Johnson and other House Republicans also expressed skepticism this week at any new regulations on train operators, even as Republicans for weeks had eagerly seized on the derailment as proof Democrats are not focused on policy at home.

Trump toured the village last week, both reprising his presidential role of providing disaster assistance and hitting the campaign trail. He handed out red “Make America Great Again” hats and slammed Biden for visiting Ukraine while forgoing Ohio. The state’s junior senator, Republican JD Vance, joined Trump’s tour, and conservative figures like Rudy Giuliani and Tulsi Gabbard soon followed.

The stretches of eastern Ohio industrial towns have tilted increasingly to Republicans over the last decade, contributing to Ohio’s shift from a presidential bellwether to a potential GOP stronghold. Republicans have cast it as a forgotten swath of the country — fertile ground for Trump’s grievance politics or Vance’s own rags-to-riches story, told in his 2016 memoir “Hillbilly Elegy” that made him a political star.

“They felt like they have been ignored, which is why it’s been very strong Trump country,” said former Rep. Tim Ryan, a Democrat who lost the Senate race to Vance last year and urged bipartisanship and an emphasis on economic policy over social issues during the campaign and as part of Vanderbilt University's Project on Unity and American Democracy.

But the region is also familiar ground for Brown, who has become a mainstay in the state's political constellation with a populist brand. Brown, who wears suits purchased from a union shop near his Cleveland home, has developed an old-school network of union support over a decades-long political career that began in the General Assembly.

David Pepper, a former chair of the Ohio Democratic Party, says Brown's “secret sauce” is his willingness to take his made-in-America, union-strong messaging to places outside the cities. Brown doesn't usually win the rural towns and suburbs, but he is able to dampen his losses there to defy the political headwinds.

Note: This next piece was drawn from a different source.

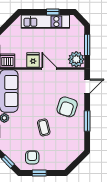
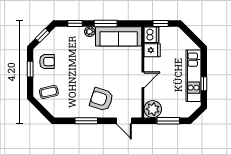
fridge: (33, 60) -> (152, 50), moved
coffee table: (44, 127) -> (49, 92), moved

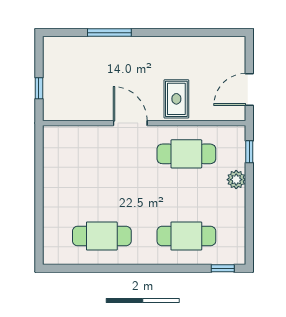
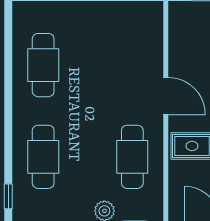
door: (130, 123) -> (166, 96), hinge flipped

“There’s a sense that’s built over decades of work,” Pepper said of Brown's brand. “That guy is fighting against big corporations for the little guy.”

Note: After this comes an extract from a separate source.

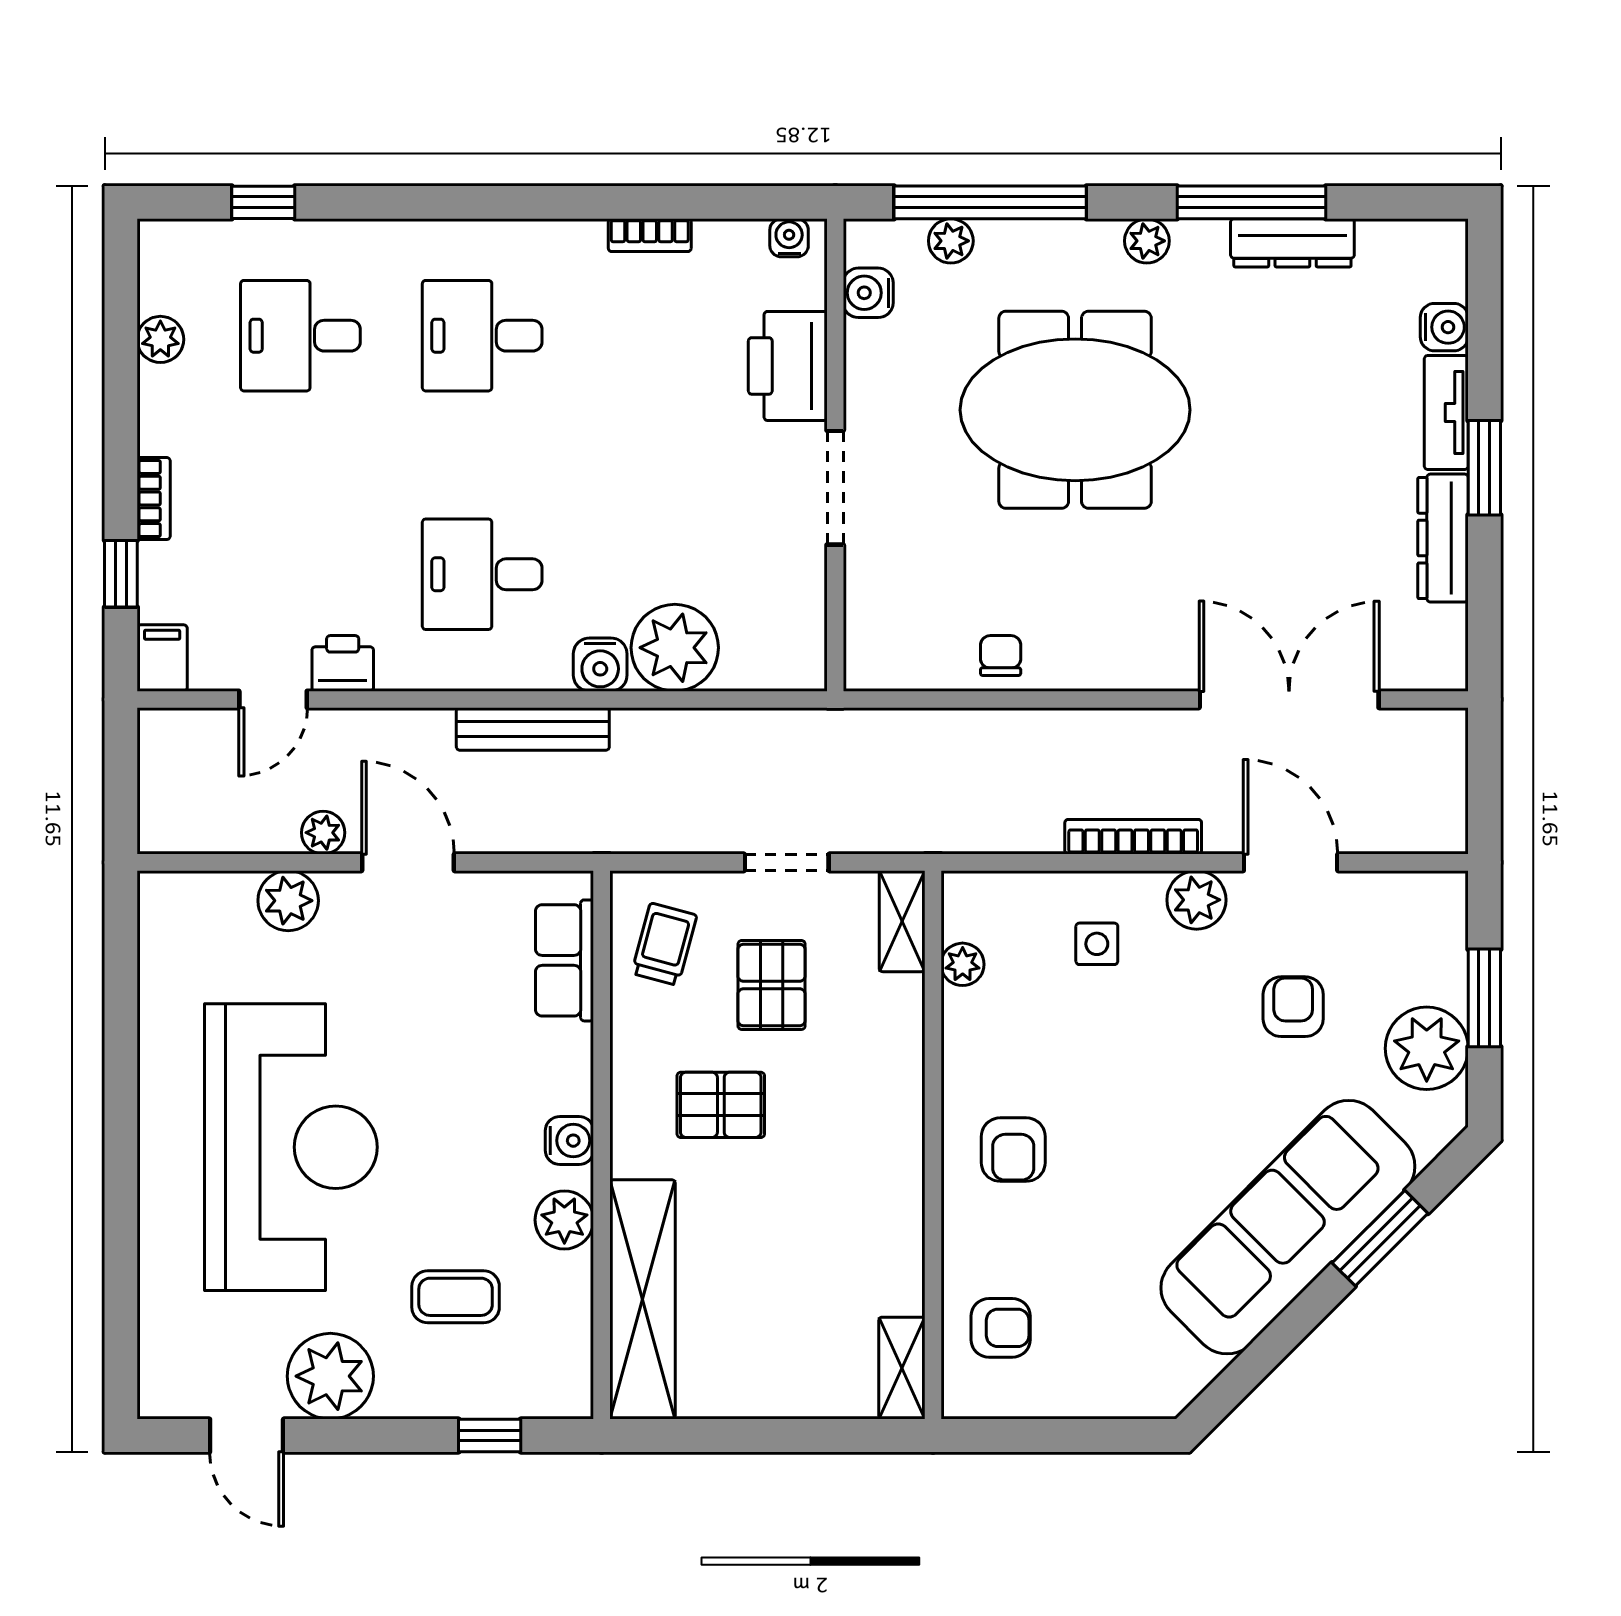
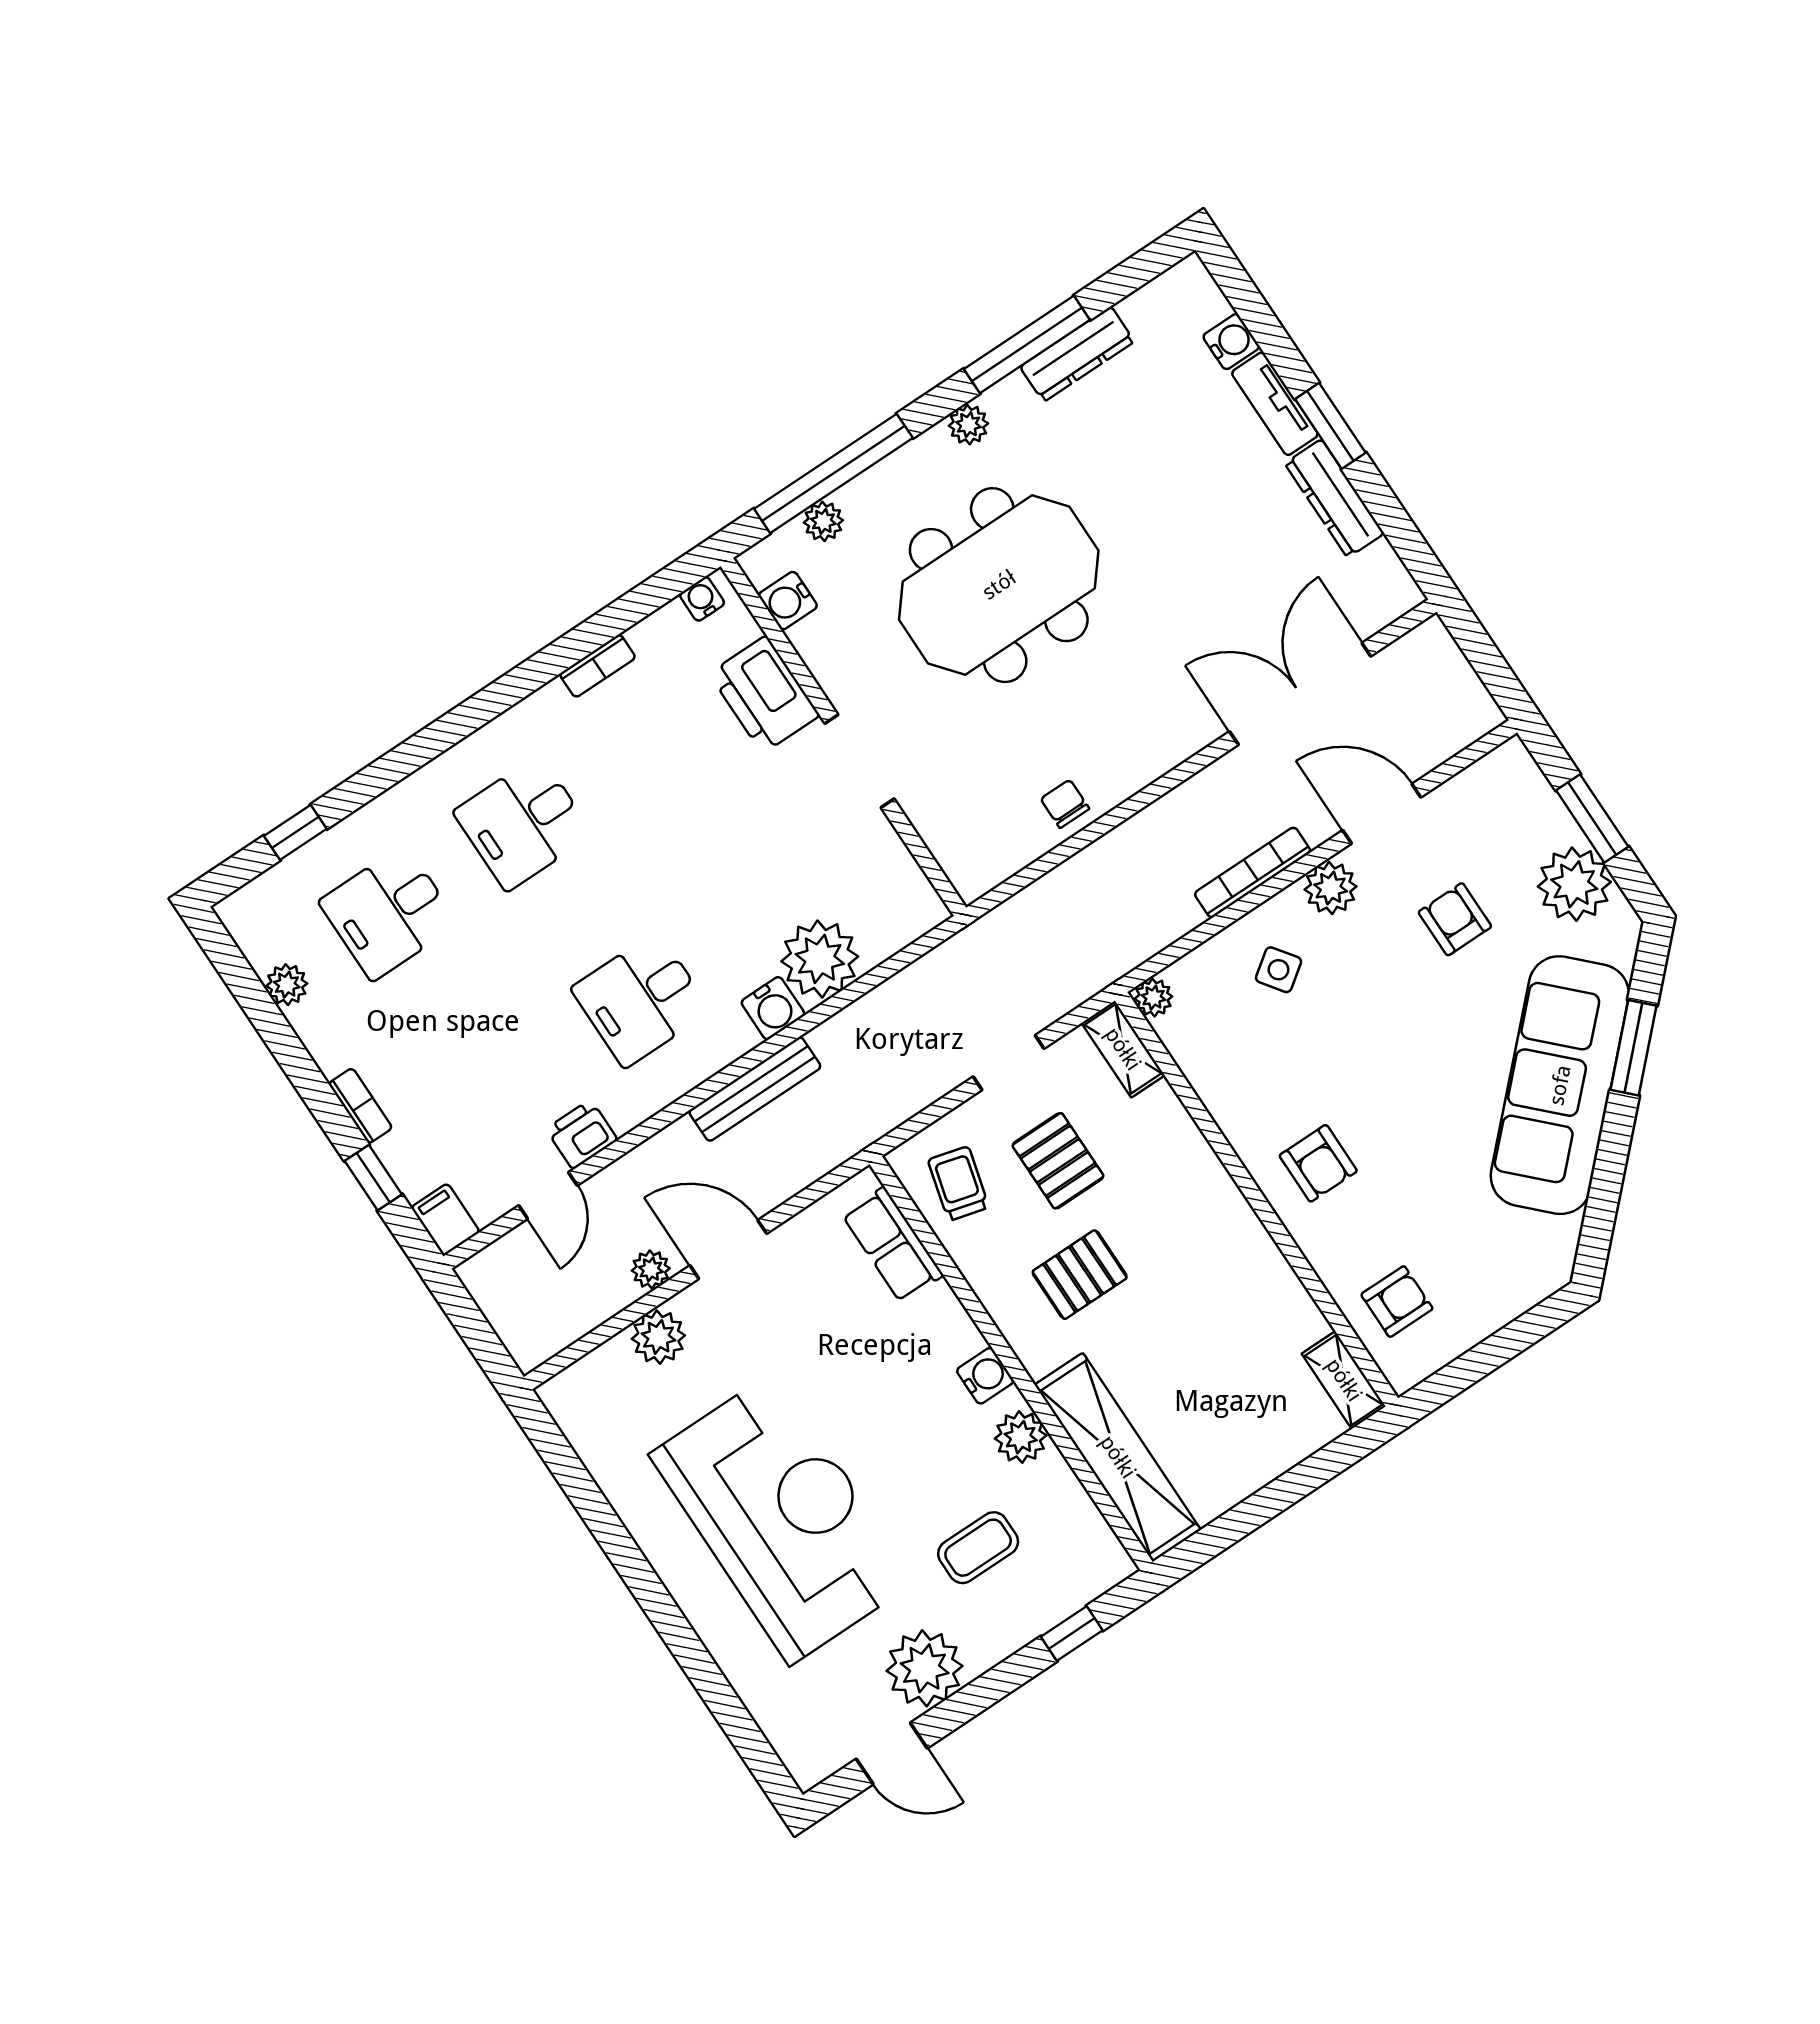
side table: (1097, 944) -> (1279, 970), turned -36
plant: (963, 964) -> (1153, 998), moved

For Democrats, he’s proof they can still win in the Buckeye State. But as Republicans look to Ohio as both a must-win presidential state and a potential path to a Senate majority, Brown sits atop the list of seats that could be flipped.

At times, Brown has appeared uneasy in the aftermath of the East Palestine derailment. He said it was a “mistake” by the Biden administration not to quickly dispatch a high-level official to the scene. He repeatedly emphasized his bipartisan work with Vance, calling their rail safety bill “a signal” that he would work well with the Trump-aligned Republican. And he pointed out that he had made multiple trips to East Palestine in recent weeks.

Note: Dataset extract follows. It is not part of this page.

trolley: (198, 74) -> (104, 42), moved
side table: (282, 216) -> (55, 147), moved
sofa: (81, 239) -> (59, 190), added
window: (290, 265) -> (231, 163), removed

But already, Brown's political opponents have seized on a Fox News report that Brown also attended a fundraiser in California last week before stopping in northeast Ohio on his way back to Washington.

Matt Dolan, one Republican challenger, called Brown “the toast of Hollywood liberals” this week and has tried to tie him closely to Biden. Dolan, a state lawmaker who lost the GOP primary to Vance last year, is the only Republican to officially enter the 2024 race, though more are expected.

Brown was dismissive both of Trump's visit and the report on the California fundraiser.

But Pepper said he would face a tough reelection that could hinge on whether Trump’s wing of the GOP remains dominant in its primary. Statewide, Republicans with a more muted, centrist style, such as Gov. Mike DeWine, have performed best by attracting moderate voters.

Pepper said, “The more Trumpy the candidate against Sherrod, the better Sherrod does."

In last year's Senate contest against Vance, Ryan complained that national Democrats never saw the race as winnable and spent funds elsewhere — another sign the party had moved on from places like Ohio. But as Democrats try to hold a razor-thin Senate majority next year, Sen. Gary Peters, the chair of the Democratic Senatorial Campaign Committee, vowed to help Brown.

”I will make sure that he has the resources to win in the end," Peters said.